Instructions:
a) Print the part of the R-sig-Geo mailing-list thread below that opens with the words containing "[R-sig-Geo] Point Interpolation" and closes with "slowly but accurately.".
b) List every R package named in the R-sig-Geo mailing-list thread below.

Extract provided:
[R-sig-Geo] Point Interpolation and Analysis

Tue Mar 15 16:18:59 CET 2022

Hello sir

Thank you for your detailed email and yes this clarifies alot of things. I
hope to learn by building slowly but accurately.

I will try to write new code following the latest information provide by R
&Cran documentation and if I get stuck would request for assistance.

Thanks for the comments and hope to improve from there.

Yours faithfully
Sownalc

On Tue, Mar 15, 2022, 23:14 Roger Bivand <Roger.Bivand using nhh.no> wrote:

> On Tue, 15 Mar 2022, sownal chand wrote:
>
> > Hello Sir/madam,
> >
> > I have been trying to interpolate this data and make an animation by
> > following the codes given by Devan using Dr Timo's Dialect analysis in
> > Germany,
> >
> https://github.com/devanmcg/IntroRangeR/blob/master/12_RasGIS/Interpolation.R
> > .
> > Is there a way in which these code could be used for Mapping in
> > Pacific Region. Below is the edited version with errors
>
> Please never use any code just "found" on the internet. This code seems to
> be part of a course written partly in 2018, here from 2020. Lots of
> packages have changed in the years that have passed, especially with
> regard to coordinate reference systems and their representation. Never use
> a package (pacman) that does things you do not control (here it will
> install lots of tidyverse packages that are not needed for the essential
> sf package to run).

Record extracts:
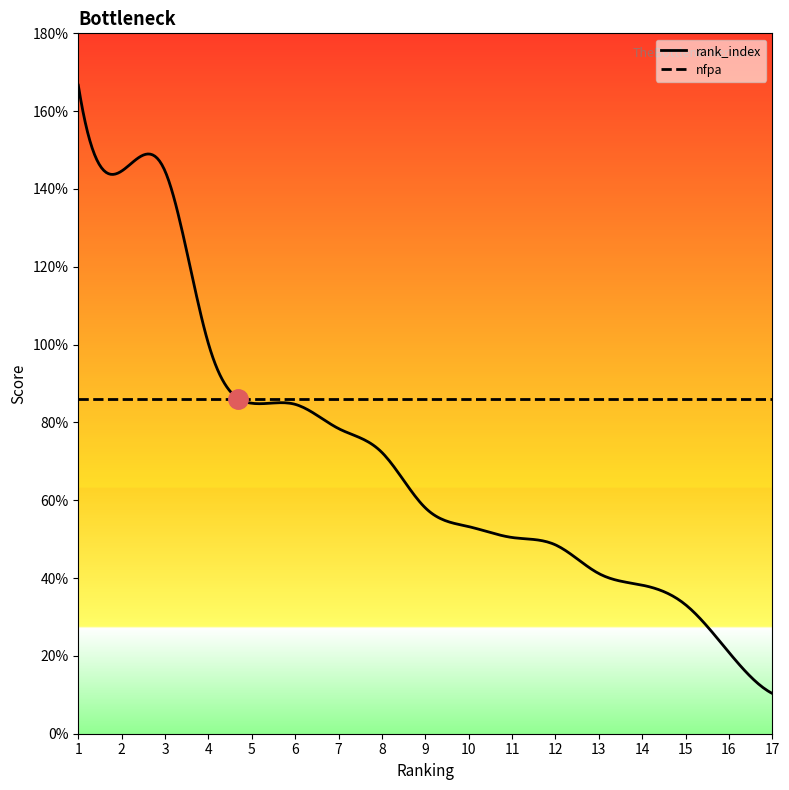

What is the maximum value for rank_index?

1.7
* * *
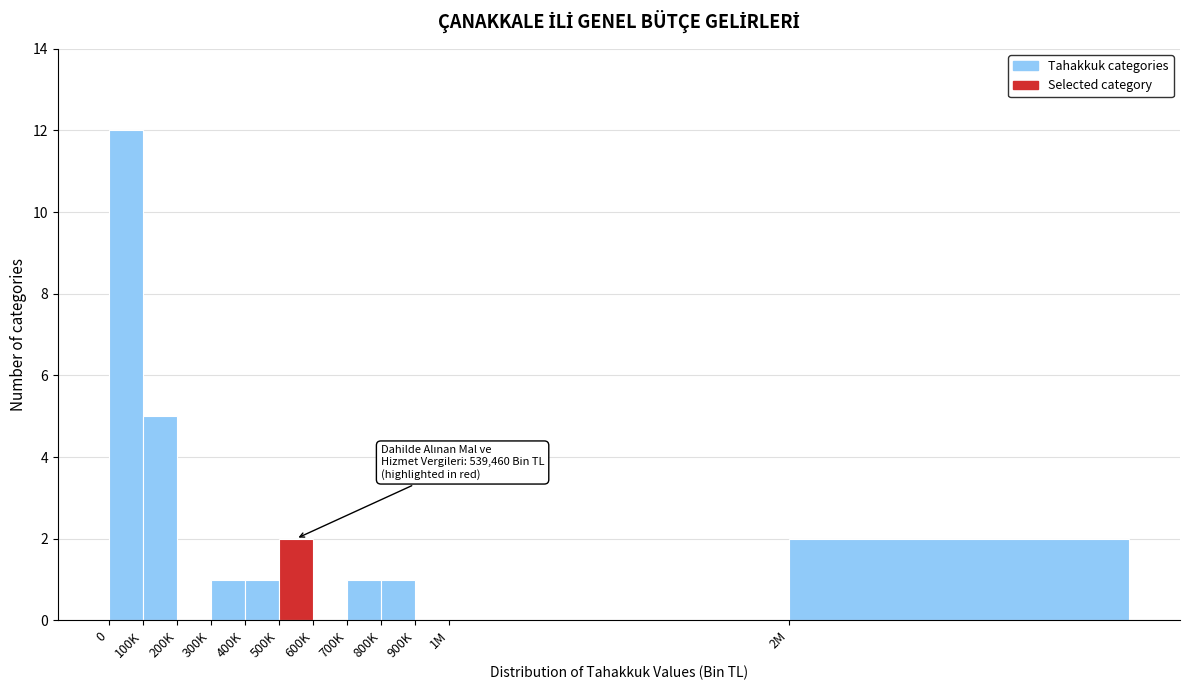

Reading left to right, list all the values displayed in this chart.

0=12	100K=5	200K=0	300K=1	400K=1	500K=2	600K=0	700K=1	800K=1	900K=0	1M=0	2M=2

Written responses:
a)
[R-sig-Geo] Point Interpolation and Analysis

Tue Mar 15 16:18:59 CET 2022

Hello sir

Thank you for your detailed email and yes this clarifies alot of things. I
hope to learn by building slowly but accurately.

b)
pacman
tidyverse
sf